Pedagogical Reasons for Using Global Issues as Lesson Themes
Although the major goals of introducing global issues into language lessons are to raise consciousness and to promote socially responsible behavior, there are also several pedagogical reasons as well. Lesson materials for using global issues themes in a language classroom can and should be authentic. That is the lesson materials represent real-world issues using common vocabulary and rhetoric. The use of authentic materials in second language teaching intensifies the meaningfulness of content. Meaningful content can be a factor that facilitates the acquisition of language in content-based instruction because meaningful learning increases retention of new knowledge and information.
Use Authentic Materials
Integrate 4 skills
Content-Based/Theme Based Instruction
Inspire Independent Learners
Tips for Teachers
Perhaps, a pressing question might be, “How should a language teacher select a particular global issue for a lesson theme?” The answer to this question depends on the answer to two other questions: Who are the students? And, what are their needs?
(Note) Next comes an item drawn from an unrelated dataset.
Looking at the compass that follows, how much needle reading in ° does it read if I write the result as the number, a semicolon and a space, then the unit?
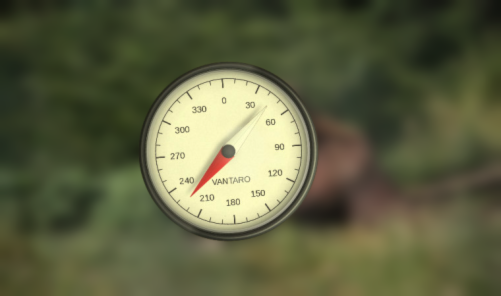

Since the primary focus of this discussion is on language teaching, it is essential to first consider the needs of the language learner. Therefore, before selecting a global issue as a theme and before designing materials for a lesson, the language teacher needs to consider the following assumptions:
1) The younger the students are the less likely they will be able to understand abstract concepts and intricate cause-and-effect relationship involved in the detailed explanations of global issues. The teaching implication of this is to keep the content material about a particular global challenge simple and within the realm of understanding for children and young teens.
2) The lower the proficiency level, the less likely students will be able to use intricate language patterns and high level vocabulary to express opinions and ideas about global issues in the target language. The teaching implication of this is to focus more on receptive skills (reading and listening) and use materials that provide scaffolding of target language structures. It would also be useful to include visual media (pictures and videos) in order to maximize the comprehensibility of new vocabulary.
3) The greater the social distance between local issues familiar to a language learner and a global issue introduced into the language classroom, the more difficult it will be for the language learner to understand. Additionally, a lack of understanding for a lesson theme may result in a lack of interest and motivation for the language lesson. The teaching implication here is to try to connect content material about global issues to students’ lives or to local issues that are familiar to them.
4) Students do not need to understand all the intricate connections of a particular global issue to benefit from using the issue as a theme in the language classroom. The primary goal of incorporating global issues as themes into language lessons is to begin to raise students’ awareness.
KEEP IN MIND
Try not to be judgmental.
Try to avoid over-generalizations.
You don’t have to be an expert.
Try to avoid an “us” vs. “them” or “we” vs. “you” tone.